CoreWeave announced an all-stock deal to acquire its data center partner Core Scientific in July 2025, explicitly tying it to scale, control, and cost of capital. But Core Scientific (CORZ 0.00%↑) shareholders ultimately voted it down and the deal was terminated in late October 2025, leaving CoreWeave still exposed to partner execution while maintaining the same broad leverage posture.
What Changed Since My Original Article? The Numbers Caught Up
If you strip this follow-up down to the thesis test:
Debt has continued to expand - $14 billion of debt on the balance sheet at September 30, 2025, plus additional post-quarter financing activity.
Interest costs are rising fast and have become a major share of revenue - 23% in Q3.
The company’s preferred profitability framing still leans on adjusted metrics that, by design, step over depreciation and financing - the two expenses most tightly coupled to long-term economics in this kind of business.
Final Thoughts: Obvious Growth Still Isn’t Obvious Returns
AI infrastructure demand can be real and enormous, and still be a tough place for shareholders if the industry’s returns get competed away while financing costs compound. CoreWeave’s Q3 2025 filing makes that trade-off sharper, not softer: faster scaling, heavier capital intensity, higher interest burden, and more reliance on continuous access to capital markets.
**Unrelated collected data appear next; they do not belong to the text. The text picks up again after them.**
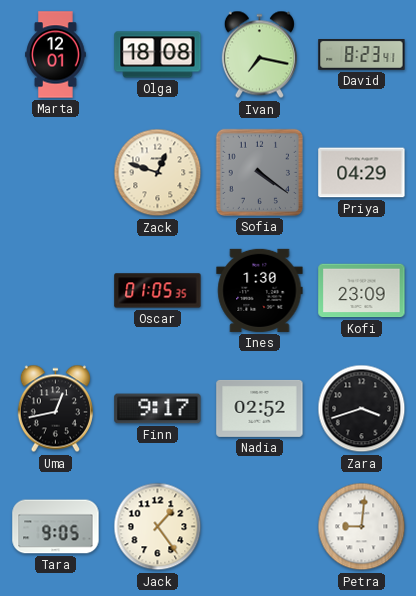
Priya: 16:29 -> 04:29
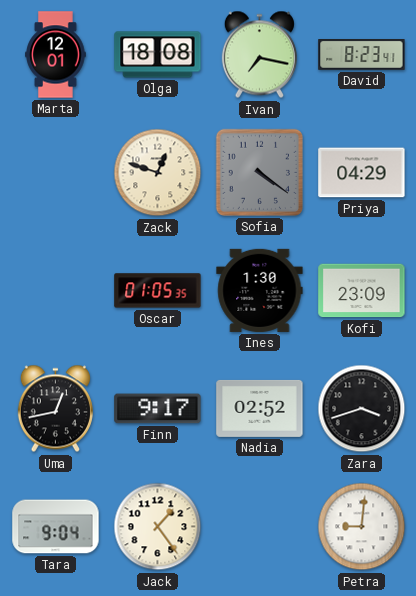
Tara: 9:05 -> 9:04
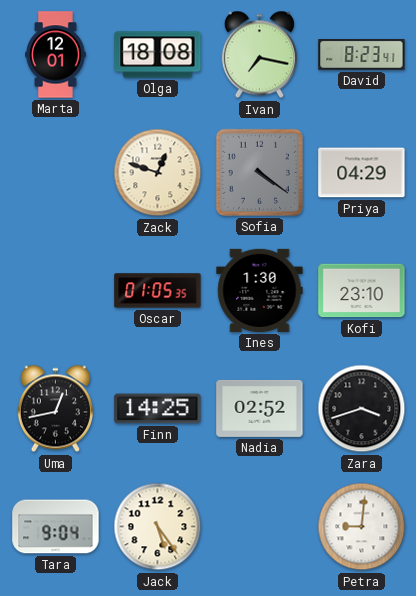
Kofi: 23:09 -> 23:10
Finn: 9:17 -> 14:25
Jack: 1:24 -> 5:24
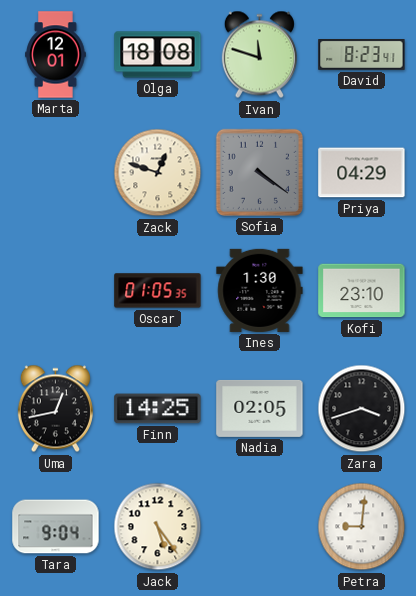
Ivan: 7:17 -> 11:48
Nadia: 02:52 -> 02:05
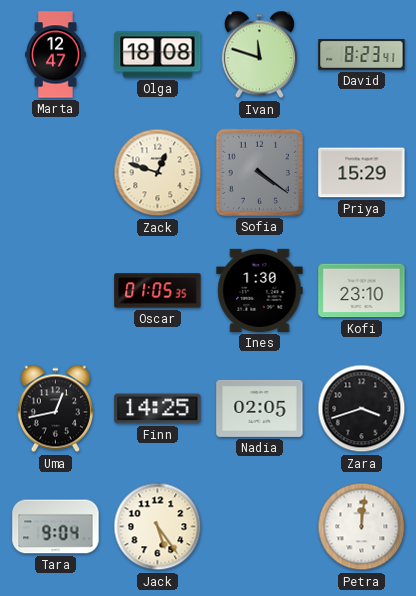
Marta: 12:01 -> 12:47
Priya: 04:29 -> 15:29
Petra: 9:01 -> 12:01
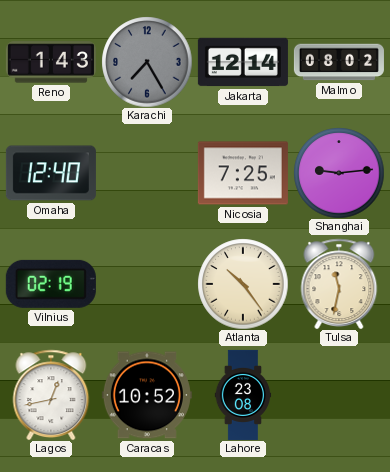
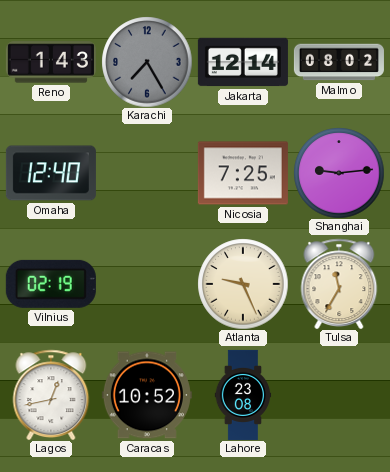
Atlanta: 10:24 -> 9:26
Tulsa: 11:32 -> 11:35
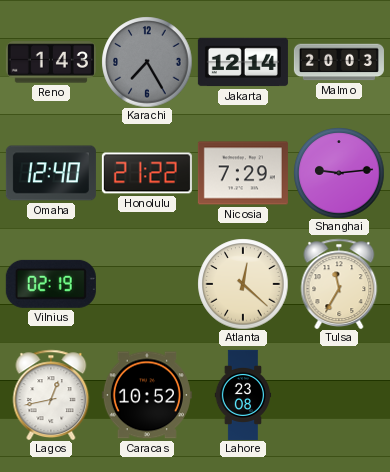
Malmo: 08:02 -> 20:03
Honolulu: none -> 21:22
Nicosia: 7:25 -> 7:29
Atlanta: 9:26 -> 12:22
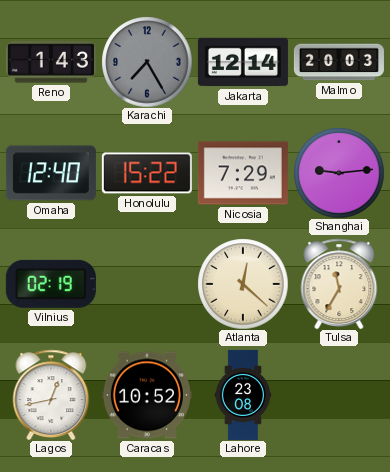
Honolulu: 21:22 -> 15:22
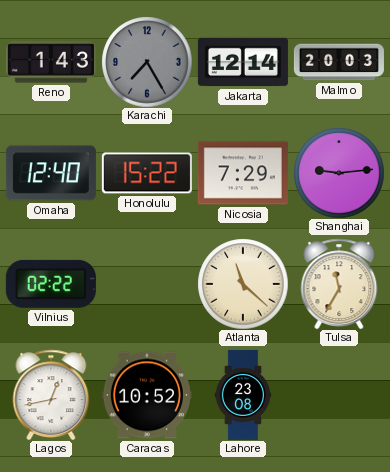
Vilnius: 02:19 -> 02:22
Atlanta: 12:22 -> 11:22
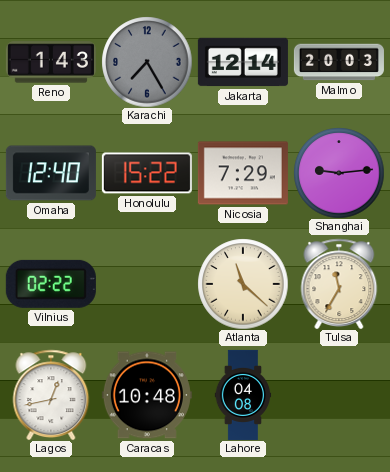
Caracas: 10:52 -> 10:48
Lahore: 23:08 -> 04:08
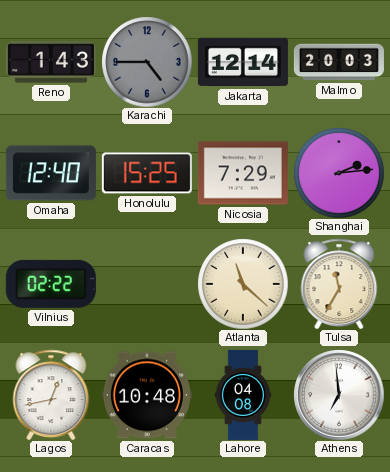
Karachi: 7:25 -> 4:45
Honolulu: 15:22 -> 15:25
Shanghai: 9:14 -> 2:14
Athens: none -> 6:59
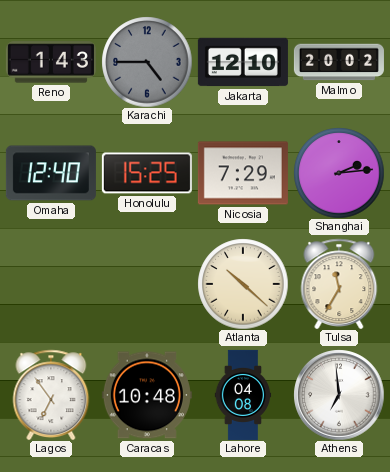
Jakarta: 12:14 -> 12:10
Malmo: 20:03 -> 20:02
Vilnius: 02:22 -> none
Atlanta: 11:22 -> 10:22
Lagos: 12:43 -> 6:54
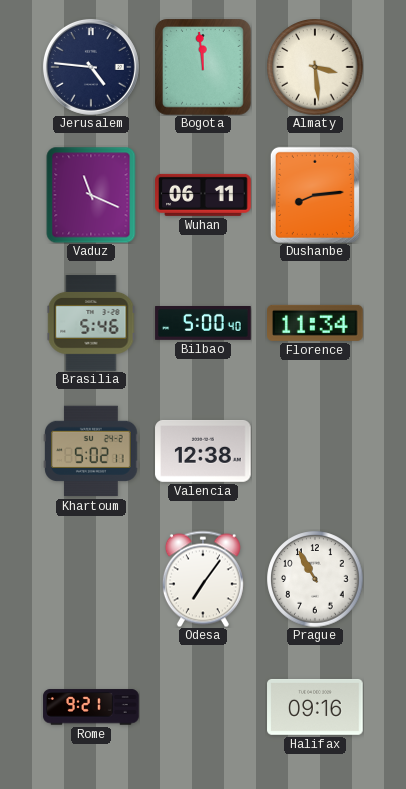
I am not a CoreWeave’s shareholder, and I do not intend to become one. More broadly, I have no interest in owning “GPU renters” as a category. As I argued in my original article, I struggle to see an intrinsic moat in a business model where the core assets are purchasable by anyone with capital, the product is largely a commodity (compute), and differentiation risks collapsing into price, financing access, and execution. In that setup, even strong demand can translate into mediocre investor economics.
The next few quarters, I’d watch three things more than revenue figure and adjusted EBITDA: interest expense and cash interest paid, net debt growth versus incremental gross profit, and whether CapEx intensity falls fast enough to credibly point toward durable free cash flow, without requiring one more major debt raise.